I was wrong, yes they do feed on nectar and pollen, but not alot as compared to a honey bee


----------



## chaz (Jun 2, 2009)

Illinois said:


> This may explain it. 12 year old info, wonder how the concept worked out?
> 
> http://entomology.ucdavis.edu/faculty/mussen/11-12-97.pdf


Illinois,

Thanks very much for the reference. It could explain what my friend saw in Montana. I noted that the referenced conference (CSBA) proceedings which outlined APIS, Inc's plans indicated that the conference would invite the company to bring demo equipment to the next year's conference (1998, I believe). I searched the proceedings of the conference, and found no further reference to the concepts presented. Also, searches for APIS, Inc. have only provided basic facts for the company (number of employees, address, etc.), but no additional information on their scheme of enclosing "eight 14-frame (two stories of 7-frames) colonies into a single container. Also, the article in your reference discussed having a computer chip in each box that would transmit various data (temp, pheromone levels, sounds, and GPS levels). All I really wanted to know was what my friend may have seen ("really big bee hives"), but this stuff is intriguing. Anyone know of more recent write-ups on these concepts -- just curious.
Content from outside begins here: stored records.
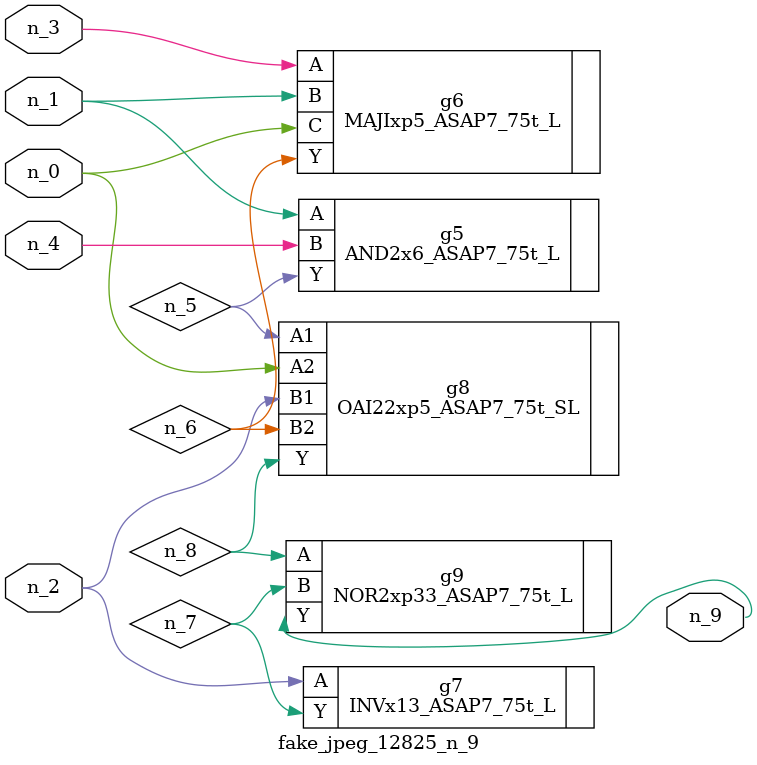
<source format=v>
module fake_jpeg_12825_n_9 (n_3, n_2, n_1, n_0, n_4, n_9);

input n_3;
input n_2;
input n_1;
input n_0;
input n_4;

output n_9;

wire n_8;
wire n_6;
wire n_5;
wire n_7;

AND2x6_ASAP7_75t_L g5 ( 
.A(n_1),
.B(n_4),
.Y(n_5)
);

MAJIxp5_ASAP7_75t_L g6 ( 
.A(n_3),
.B(n_1),
.C(n_0),
.Y(n_6)
);

INVx13_ASAP7_75t_L g7 ( 
.A(n_2),
.Y(n_7)
);

OAI22xp5_ASAP7_75t_SL g8 ( 
.A1(n_5),
.A2(n_0),
.B1(n_2),
.B2(n_6),
.Y(n_8)
);

NOR2xp33_ASAP7_75t_L g9 ( 
.A(n_8),
.B(n_7),
.Y(n_9)
);


endmodule
</source>
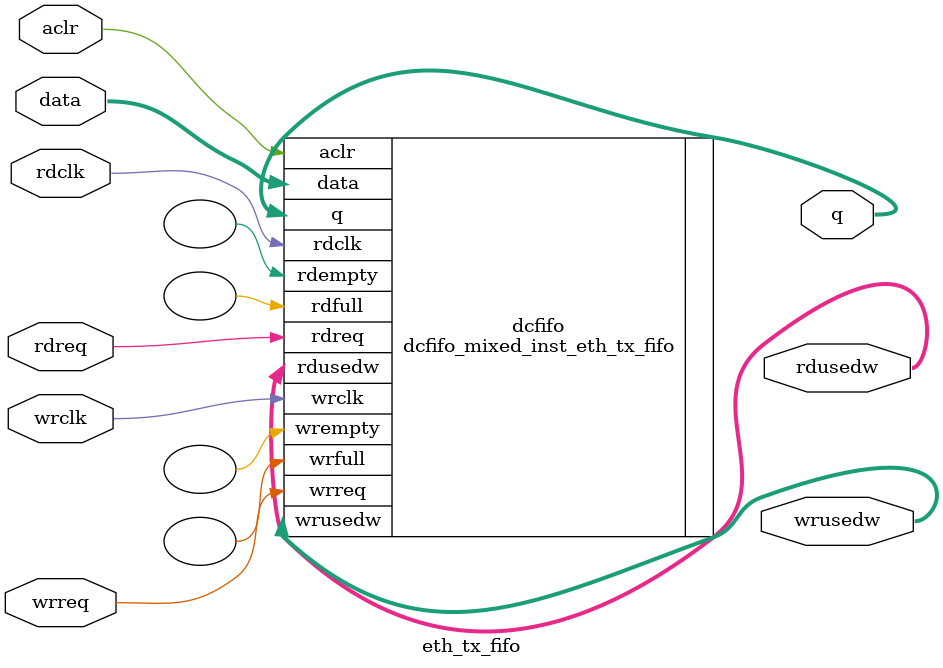
<source format=v>
`timescale 1 ps / 1 ps
module eth_tx_fifo (
	aclr,
	rdclk,
	wrclk,
	data,
	rdreq,
	wrreq,
	rdusedw,
	wrusedw,
	q
	);

	input    aclr;
	input    rdclk;
	input    wrclk;
	input    [15:0]    data;
	input    rdreq;
	input    wrreq;
	output    [7:0]    q;
	output    [12:0]    rdusedw;
	output    [11:0]    wrusedw;

	dcfifo_mixed_inst_eth_tx_fifo dcfifo (
		.rdclk (rdclk),
		.wrreq (wrreq),
		.aclr (aclr),
		.data (data),
		.rdreq (rdreq),
		.wrclk (wrclk),
		.wrempty (),
		.wrfull (),
		.q (q),
		.rdempty (),
		.rdfull (),
		.wrusedw (wrusedw),
		.rdusedw (rdusedw)
	);

	defparam
		dcfifo.add_ram_output_register = "ON",
		dcfifo.clocks_are_synchronized = "FALSE",
		dcfifo.intended_device_family = "Stratix",
		dcfifo.lpm_hint = "RAM_BLOCK_TYPE=M4K",
		dcfifo.lpm_numwords = 4096,
		dcfifo.lpm_showahead = "ON",
		dcfifo.lpm_type = "dcfifo",
		dcfifo.lpm_width = 16,
		dcfifo.lpm_widthu = 12,
		dcfifo.lpm_width_rd = 8,
		dcfifo.lpm_widthu_rd = 13,
		dcfifo.overflow_checking = "ON",
		dcfifo.underflow_checking = "ON",
		dcfifo.use_eab = "ON";
endmodule
</source>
Thanks for your reference -- interesting.

Charlie


----------



## beekeeperlady (Mar 25, 2009)

if it was hops. it would be on tall tall special fences/arbors?. as hops vines do get verry long its possible it was a beet field.. or rashish or anyother fast crop and the crates dropped off were there for the field workers to pack the harvest in.. got to see alot of that in the tomato fields in california where i used to live.. also avocados but then again ya never know lol..


----------